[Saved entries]
=-=-=-=-=

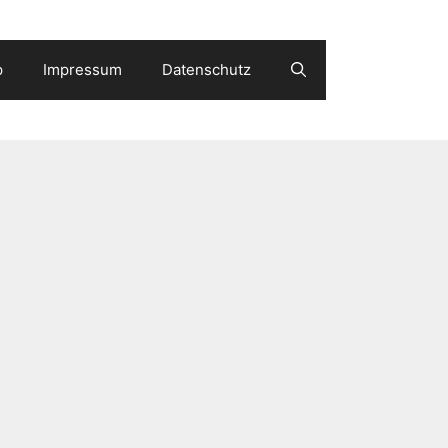
p
Impressum
Datenschutz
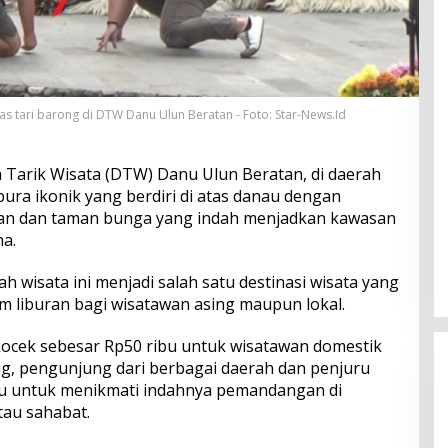
s tari barong di DTW Danu Ulun Beratan - Foto: Star-News.Id
 Tarik Wisata (DTW) Danu Ulun Beratan, di daerah
pura ikonik yang berdiri di atas danau dengan
n dan taman bunga yang indah menjadkan kawasan
a.
h wisata ini menjadi salah satu destinasi wisata yang
im liburan bagi wisatawan asing maupun lokal.
cek sebesar Rp50 ribu untuk wisatawan domestik
ng, pengunjung dari berbagai daerah dan penjuru
u untuk menikmati indahnya pemandangan di
tau sahabat.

=-=-=-=-=

» How to complete this task
With the images excluded, all entries are to be given again exactly.

» Written answer
p
Impressum
Datenschutz
s tari barong di DTW Danu Ulun Beratan - Foto: Star-News.Id
 Tarik Wisata (DTW) Danu Ulun Beratan, di daerah
pura ikonik yang berdiri di atas danau dengan
n dan taman bunga yang indah menjadkan kawasan
a.
h wisata ini menjadi salah satu destinasi wisata yang
im liburan bagi wisatawan asing maupun lokal.
cek sebesar Rp50 ribu untuk wisatawan domestik
ng, pengunjung dari berbagai daerah dan penjuru
u untuk menikmati indahnya pemandangan di
tau sahabat.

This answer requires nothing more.